Periodic Reporting for period 1 - DECOMPOSE (Degradable commodity plastics from metallosupramolecular polymers)

Reporting period: 2020-06-15 to 2022-06-14

Plastic pollution, including tiny fragments known as microplastics, can adversely affect the environment, wildlife and humans. Only a very small percentage of commodity plastics are recycled. Much of the rest is incinerated, sits in landfills or is abandoned in the environment. Biodegradable plastics can ease this problem, especially if these are made from renewable resources. The combination of biodegradability and renewability allows to reduce the use of fossil fuel resources, decrease the material's carbon footprint, and lead to a faster decomposition in the environment. One of the main challenges for the end-of-life of polymers, i.e. what happens to them after their use by the consumer, is the difference in speed of degradation depending on the environment they are in. While most biodegradable polymers degrade readily within composting conditions, marine environments lead to a much slower degradation as a result of the different environmental conditions, namely temperature. One of the slowest step in plastic degradation is the decomposition of plastic materials from the macroscopic (cm to m scale) to the microscopic level (µm to nm). Once at the nanometer level, the polymers are much more exposed to microorganisms and other degradative processes in the environment, speeding up their degradation. This EU-funded project with the name “Degradable Commodity Plastics from Metallosupramolecular Polymers” (DECOMPOSE), provides a solution to this issue by installing water-extractable units within the polymer which massively accelerate the polymer degradation in the presence of water or in marine environments. While this project only showed a proof-of-concept for a certain type of polymeric material, it can be expanded to other types of material. In principle this coul provide another way of controlling the end-of-life of polymers in addition to recycling (chemical or mechanical), burning, and reuse.
The research performed so far has been focused on the first two work packages (WG1 and 2) investigating i) the proof-of-concept that metallosupramolecular polymers can be degraded by a simple extraction process with water, and ii) the synthesis of novel polyester-based building blocks suitable analogous to commodity polymers. WG1 used metallosupramolecular polymers already available in the host lab to establish the degradation of such polymers in water. The first tests were in liquid-liquid extractions in which the polymer was dissolved in a suitable solvent and then extracted with water, base, acid, or salt water. The degradation was followed by standard characterisation techniques, such as mechanical properties analyses.
At the same time, a novel polyester-based metallosupramolecular polymer was developed and fully characterised in terms of structure, and thermal and mechanical properties. This polymer was then also investigated for its ability to degrade in the dissolved and solid phase. Similar results to the previously tested polymer were obtained. Further investigations into other types of metallosupramolecular polymers highlighted that this degradative behaviour is universally applicable. Furthermore, the special polymers used have properties very similar to the commercial equivalents and could thus be a drop-in replacement.

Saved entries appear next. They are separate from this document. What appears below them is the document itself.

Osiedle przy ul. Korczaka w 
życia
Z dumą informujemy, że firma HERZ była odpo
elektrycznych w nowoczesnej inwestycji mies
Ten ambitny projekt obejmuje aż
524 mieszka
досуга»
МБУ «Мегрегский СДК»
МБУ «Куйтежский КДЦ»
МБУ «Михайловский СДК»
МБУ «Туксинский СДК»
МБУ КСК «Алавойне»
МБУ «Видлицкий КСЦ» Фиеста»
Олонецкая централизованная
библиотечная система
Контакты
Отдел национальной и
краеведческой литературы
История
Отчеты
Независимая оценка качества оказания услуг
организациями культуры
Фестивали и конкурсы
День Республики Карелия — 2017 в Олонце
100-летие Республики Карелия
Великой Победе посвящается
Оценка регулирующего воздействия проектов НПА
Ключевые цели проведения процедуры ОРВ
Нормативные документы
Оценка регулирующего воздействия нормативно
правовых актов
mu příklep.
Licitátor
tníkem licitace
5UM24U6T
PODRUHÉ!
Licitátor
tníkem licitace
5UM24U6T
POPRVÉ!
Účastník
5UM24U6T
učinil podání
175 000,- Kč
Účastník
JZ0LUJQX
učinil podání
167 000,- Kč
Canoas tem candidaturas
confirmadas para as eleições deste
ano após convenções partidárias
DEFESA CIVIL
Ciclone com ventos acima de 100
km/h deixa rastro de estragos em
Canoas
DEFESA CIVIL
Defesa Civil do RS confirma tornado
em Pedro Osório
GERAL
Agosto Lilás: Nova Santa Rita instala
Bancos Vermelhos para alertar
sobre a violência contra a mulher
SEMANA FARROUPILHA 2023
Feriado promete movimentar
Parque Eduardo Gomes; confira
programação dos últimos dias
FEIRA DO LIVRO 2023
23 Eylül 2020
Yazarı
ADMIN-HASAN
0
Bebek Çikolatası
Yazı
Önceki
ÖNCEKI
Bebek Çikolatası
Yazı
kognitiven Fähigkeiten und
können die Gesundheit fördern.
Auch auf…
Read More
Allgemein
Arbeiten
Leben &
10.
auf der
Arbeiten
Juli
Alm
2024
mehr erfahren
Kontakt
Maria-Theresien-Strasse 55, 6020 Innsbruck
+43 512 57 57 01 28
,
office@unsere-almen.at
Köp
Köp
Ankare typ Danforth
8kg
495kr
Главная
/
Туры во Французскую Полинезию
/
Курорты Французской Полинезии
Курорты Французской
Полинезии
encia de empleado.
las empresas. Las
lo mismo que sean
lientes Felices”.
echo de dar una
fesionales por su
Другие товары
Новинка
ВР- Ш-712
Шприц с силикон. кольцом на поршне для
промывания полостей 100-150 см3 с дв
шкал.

The concept developed within this project, although simple, goes well beyond what is currently known about the degradation of (metallosupramolecular) polymers. In addition, this concept can be easily implemented into all types of polymer backbones, degradation by extraction of metal salts is a useful tool within the macromolecular toolbox to install degradability into commodity polymers. It is therefore a meaningful addition to the general discussion on plastic waste, reuse, recycling, and degradation. These types of scientific insights and discoveries are needed in order to advance and eliminate the issue of plastic waste as a whole. The publication of the results results from this project will contribute to the advancement of the field and their publication in a broad-interest peer reviewed journal is currently underway.